Una situazione disastrosa se pensiamo che le risorse per poter sostenere questi cittadini in difficoltà scarseggiano di anno in anno per via della crisi economica, rendendo la povertà in Italia ancora più grave.
Il pensiero, non senza invidia, corre ai nostri vicini tedeschi che hanno il grande successo economico consolidato da anni nel colossale surplus commerciale, per la buona amministrazione e gestione delle imprese.
Insomma, un vero e proprio paradiso in terra, almeno per noi “meridionali” d’Europa, ma le cose non stanno proprio così.
Dai dati ufficiali pubblicati apprendiamo che i tedeschi che vivono sotto la soglia di povertà, è aumentata dal 14% del 2006 sono arrivati quest’anno al 15,5%, circa mezzo milione in più, in pratica 12 milioni e mezzo di persone.
Sono, dicono gli esperti, gli effetti della riforma Hartz, voluta dal cancelliere Gerhard Schroeder agli inizi del 2000,che ogni anno diminuisce il walfere con il pretesto del risparmio, una tendenza ormai avviata in tutto l’Occidente sviluppato in contesto capitalista quanto meno in crisi.
Insomma, nonostante sia una locomotiva economica tra le più importanti al mondo, la povertà cresce, malgrado i dati del governo di Angela Merkel che, come ogni premier, tende ad assicurare che il divario tra ricchi e poveri è in fase calante, ma c’è chi contesta.

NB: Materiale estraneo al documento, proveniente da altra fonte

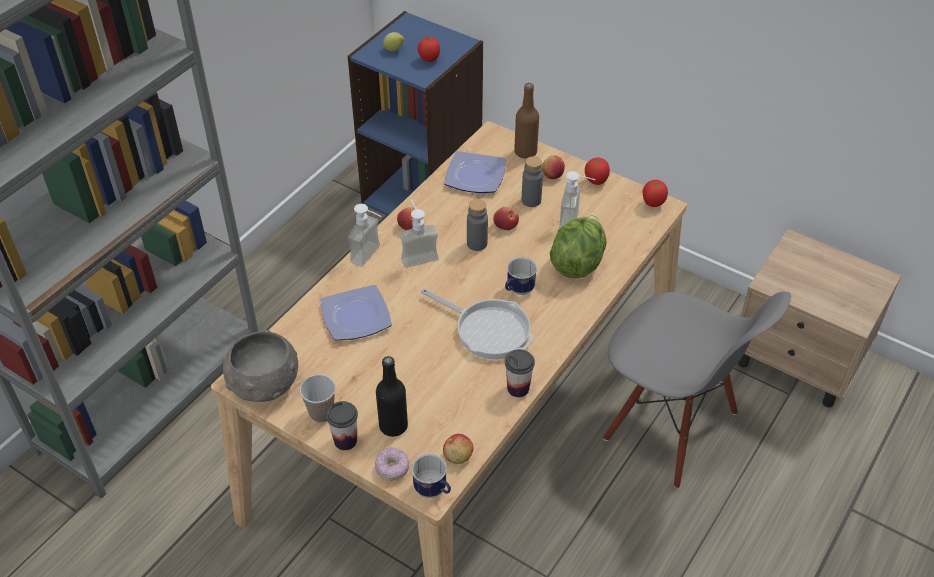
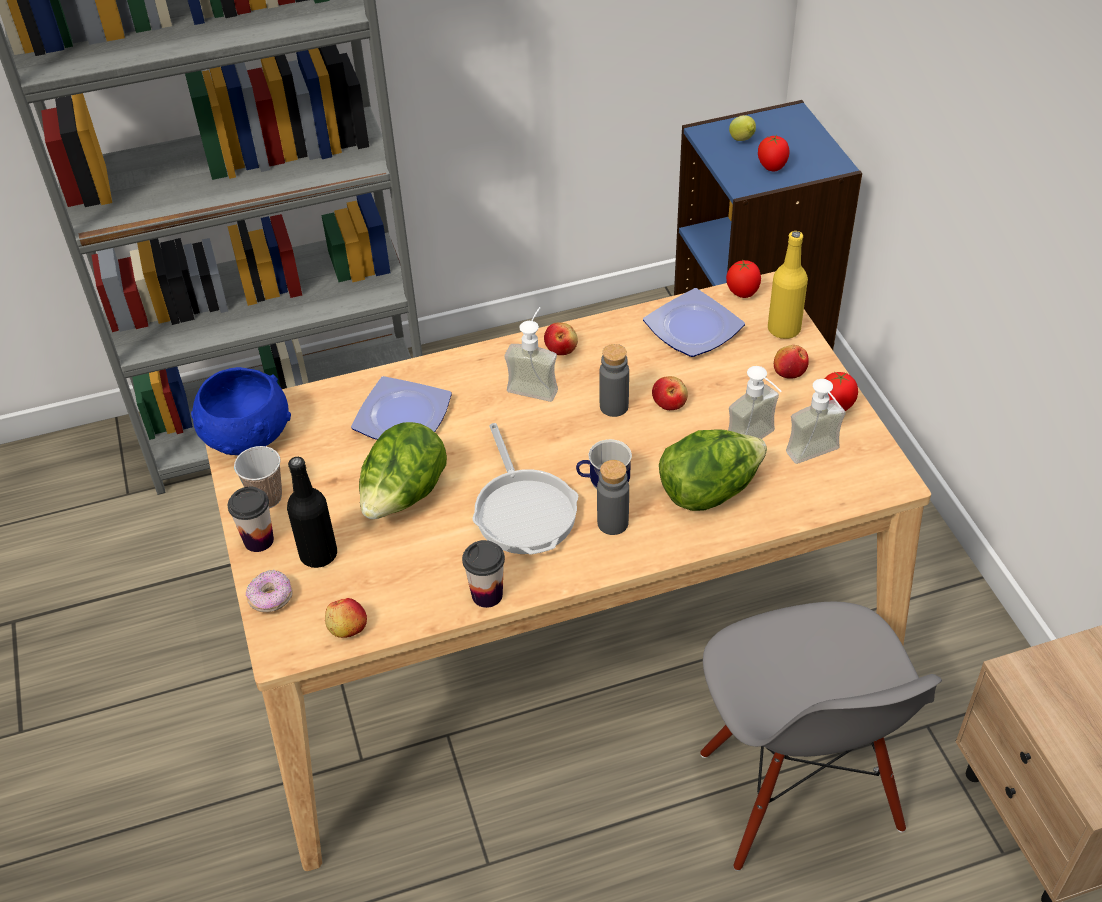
camera: 40 degrees right, 0 degrees up
(263, 384) = (246, 435): grey bowl -> blue bowl
(371, 257) = (485, 361): soap dispenser -> soap dispenser (818, 457)
(409, 362) = (404, 497): none -> lettuce
(433, 491) = (285, 649): mug -> none
(525, 152) = (784, 329): brown bottle -> yellow bottle
(531, 200) = (730, 389): grey bottle -> grey bottle (612, 523)
(652, 204) = (883, 471): tomato -> tomato (742, 293)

“Un’asserzione semplicemente falsa”, ha dichiarato Ulrich Schneider, direttore di un’associazione chiamata Paritätischer Gesamtverband per l’assistenza sociale: “La povertà non è mai stata così alta in questo paese, e la frammentazione regionale mai così elevata come oggi”.
Ma la povertà non è legata solo agli individui e alle famiglie, anche tra i Lander abbiamo quelli che soffrono la crisi come la Meklenburgo-Pomerania o città come Brema e Berlino, mentre prosperano, ad esempio, la Baviera e la Sassonia-Anhalt e il nuovo contratto minimo con 8.50 euro l’ora non migliora certo la vita in una nazione molto cara tanto che anche loro con l’entrata nell’euro hanno perso il valore d’acquisto stimato nel 20%. Certamente, però quando si parla di soglia di povertà tedesca non possiamo generalizzarla per il resto d’Europa, bisogna sempre riferirsi al costo della vita nazionale.

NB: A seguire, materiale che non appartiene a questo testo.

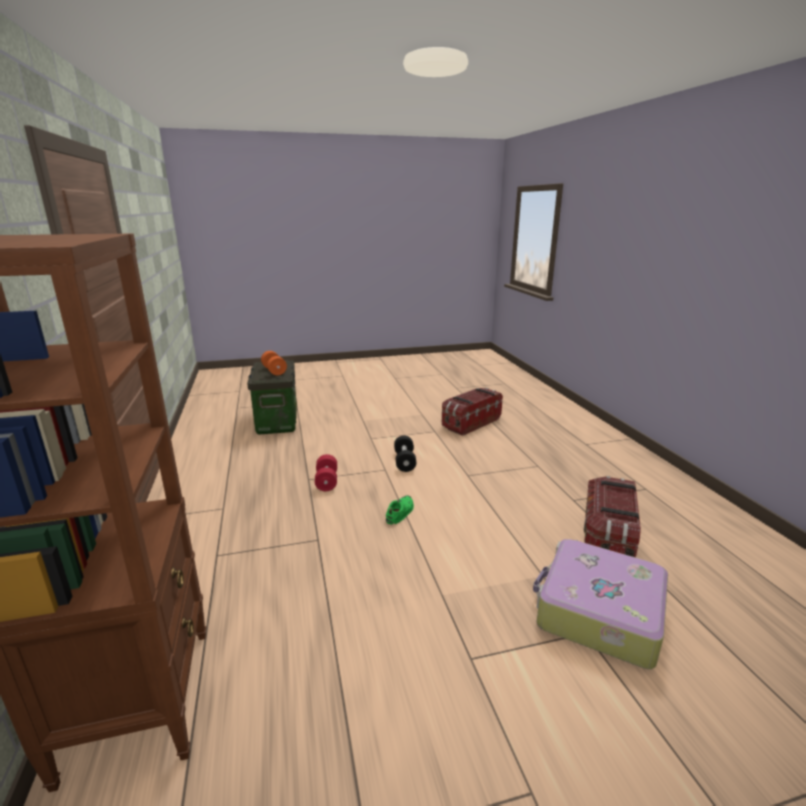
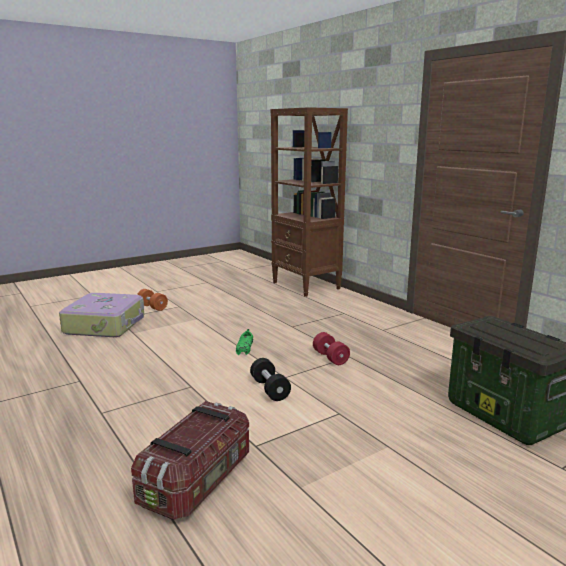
camera: 160 degrees right, 5 degrees down
(274, 371) = (505, 333): orange dumbbell -> orange dumbbell (152, 307)
(607, 536) = (68, 358): storage box -> none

È considerata indigente una famiglia tedesca sotto la soglia dei 1850 euro, roba da far passare per ricchi nababbi molti cittadini dell’Unione europea.

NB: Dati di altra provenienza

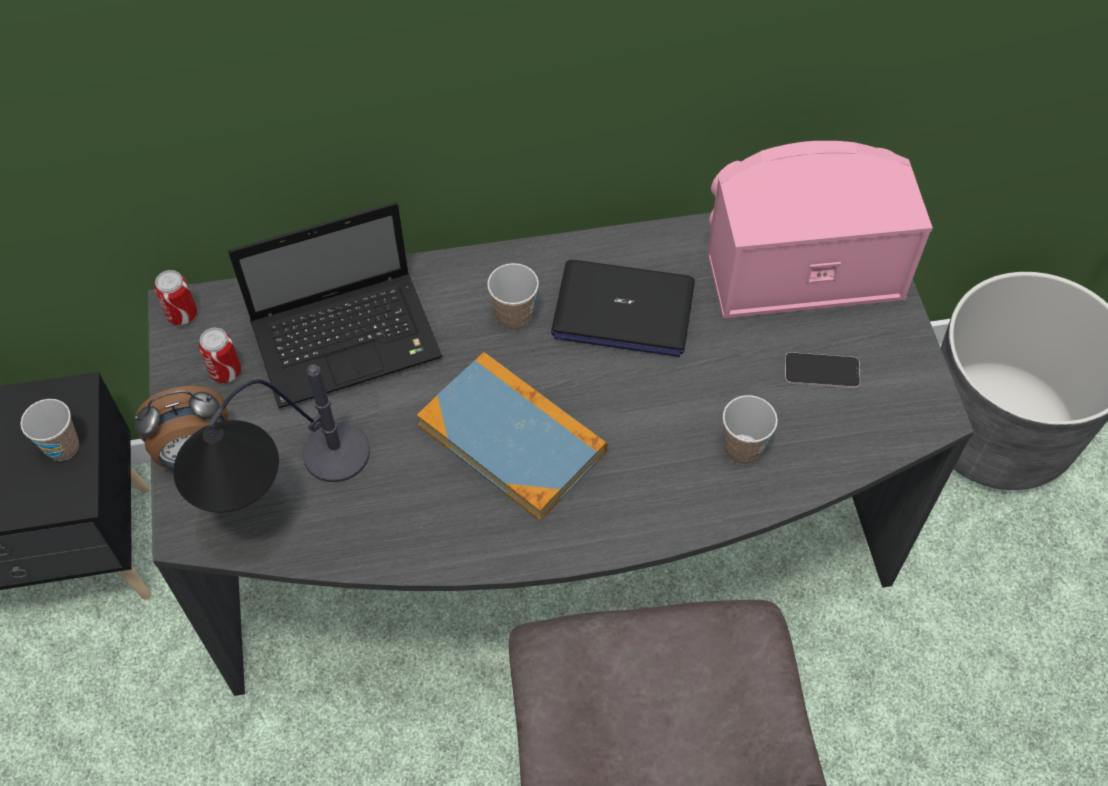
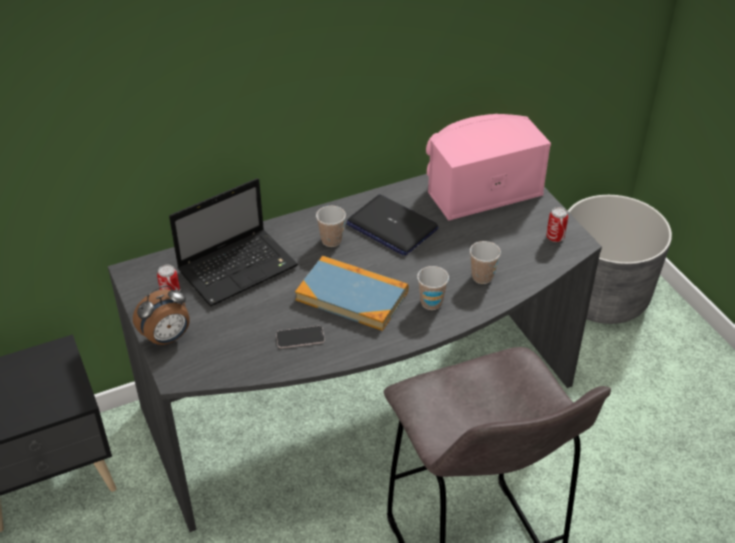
camera: 15 degrees left, 15 degrees down
(63, 447) = (63, 376): cup -> cup (431, 303)
(182, 315) = (133, 274): can -> can (555, 237)
(284, 498) = (229, 349): table lamp -> none
(622, 310) = (391, 226): laptop -> laptop turned 45 degrees clockwise
(821, 371) = (511, 234): phone -> phone (300, 337)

Ad esempio in Francia la povertà è quantificata sotto i 934 euro, in Italia 780 euro, in Grecia 500 euro e in Romania addirittura 180 euro.
Davanti a queste cifre c’è da fare qualche riflessione: spesso uno stipendio inadeguato è dato dalla mancanza di qualificazione che deprime il mercato del lavoro, ma ciò che stupisce gli analisti è che il fenomeno è assai esteso per tutta la zona euro che tende a non uscire ancora dalla crisi in modo definitivo anche dove la ripresa – a differenza del nostro misero +0.7 secondo le stime di Renzi – come la Spagna con il 2,8 o addirittura l’Irlanda con il 3,6 hanno creato è vero oltre mezzo milione di posti, ma sottopagati da 500 a 700 euro e sempre precari che a loro volta possono essere reversibili perché nell’area euro non abbiamo ancora una vera e propria ripresa, ma una ripresina non dovuta a situazioni interne di sviluppo, ma per accadimenti esterni come il crollo del greggio o le politiche della Bce che hanno abbassato i tassi d’interesse, ma se questo dovesse cambiare e i segnali, purtroppo ci sono tutti, rischiamo di entrare nel 2017 in una altra crisi economica con l’aggravio che abbiamo dato fondo a tutti i nostri risparmi, specialmente noi italiani. In conclusione ricordiamo le parole “profetiche” di Romano Prodi quando l’Italia entrò trionfalmente nell’euro: “Con l’euro – diceva – lavoreremo un giorno di meno guadagnando come se lavorassimo un giorno di più”. Mai illusione fu più ingannevole.